Operating Income Component of Executive’s Bonus:

No pay out will be made if Company 2007 actual operating income does not exceed at least an established minimum amount of operating income as set forth in the 2007 Executive Officer Bonus Plan. As 2007 actual operating income increases above the minimum amount of operating income, the actual bonus increases, up to 100% of the operating income component of the target bonus when actual operating income equals target operating income in the 2007 Executive Officer Bonus Plan, and continues increasing thereafter as actual operating income increases, up to a maximum of 200% of the operating income component of the target bonus.

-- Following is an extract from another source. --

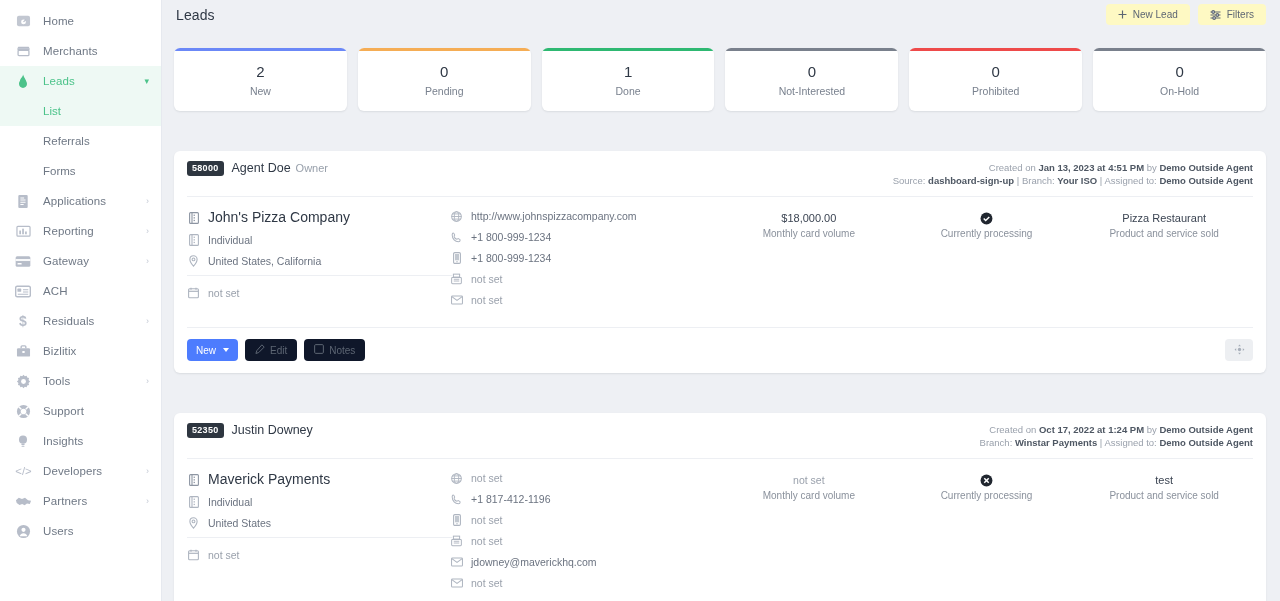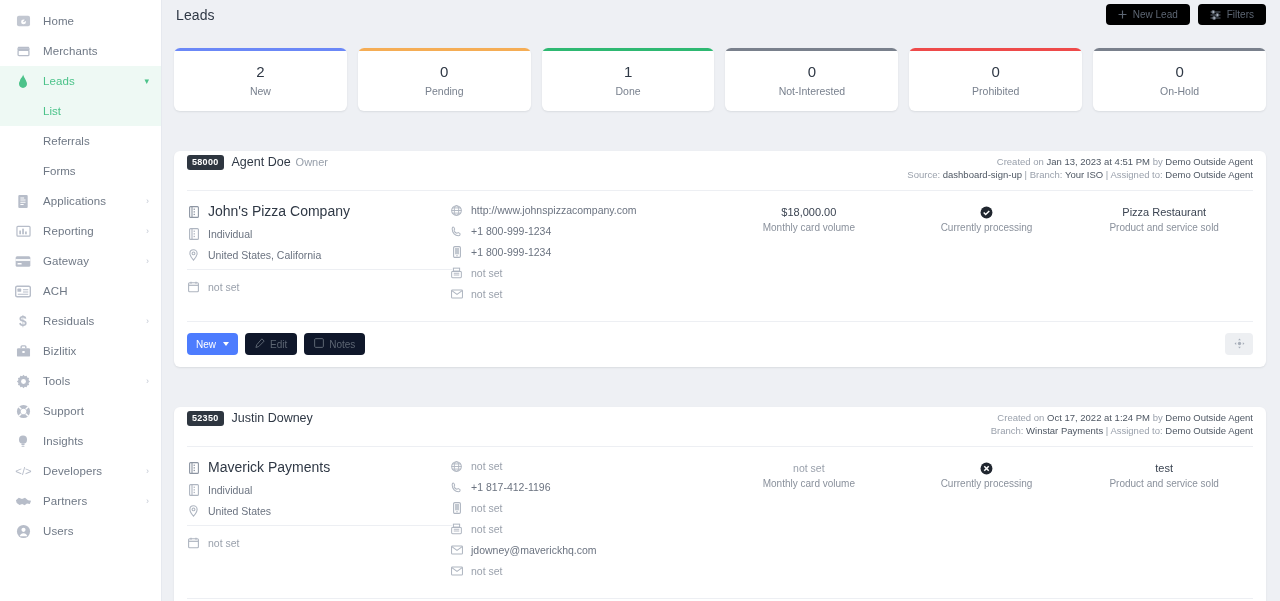"New Lead" .btn-top { background: #000000 -> #fef9c3 }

2007 Salaries and Target Bonuses

Approved the 2007 salaries (effective March 26, 2007) and target bonuses for the Officers as follows:

 

Executive Officer

  

Title

   2007
Salary
   2007
Target Bonus

Balu Balakrishnan

   Chief Executive Officer    $ 385,000    $ 250,000

Rafael Torres

   Chief Financial Officer    $ 245,000    $ 100,000

Derek Bell

   Vice President, Engineering    $ 265,000    $ 100,000

Bruce Renouard

   Vice President, Worldwide Sales    $ 255,000    $ 100,000

John Tomlin

   Vice President, Operations    $ 265,000    $ 100,000

Cliff Walker

   Vice President, Corporate Development    $ 250,000    $ 100,000

 

Item 9.01 Financial Statements and Exhibits.

 

Exhibit No.  

Description

99.1   Press Release, dated June 5, 2007, announcing Power Integrations’ 2007 Full Year Financial Results.


SIGNATURES

Pursuant to the requirements of the Securities Exchange Act of 1934, the registrant has duly caused this report to be signed on its behalf by the undersigned hereunto duly authorized.

 

Power Integrations, Inc.
By:  

/s/ Rafael Torres

Name:   Rafael Torres
Title:   Chief Financial Officer

Dated: June 8, 2007


EXHIBIT INDEX

 

Exhibit No.  

Description

99.1   Press Release, dated June 5, 2007, announcing Power Integrations’ 2007 Full Year Financial Results.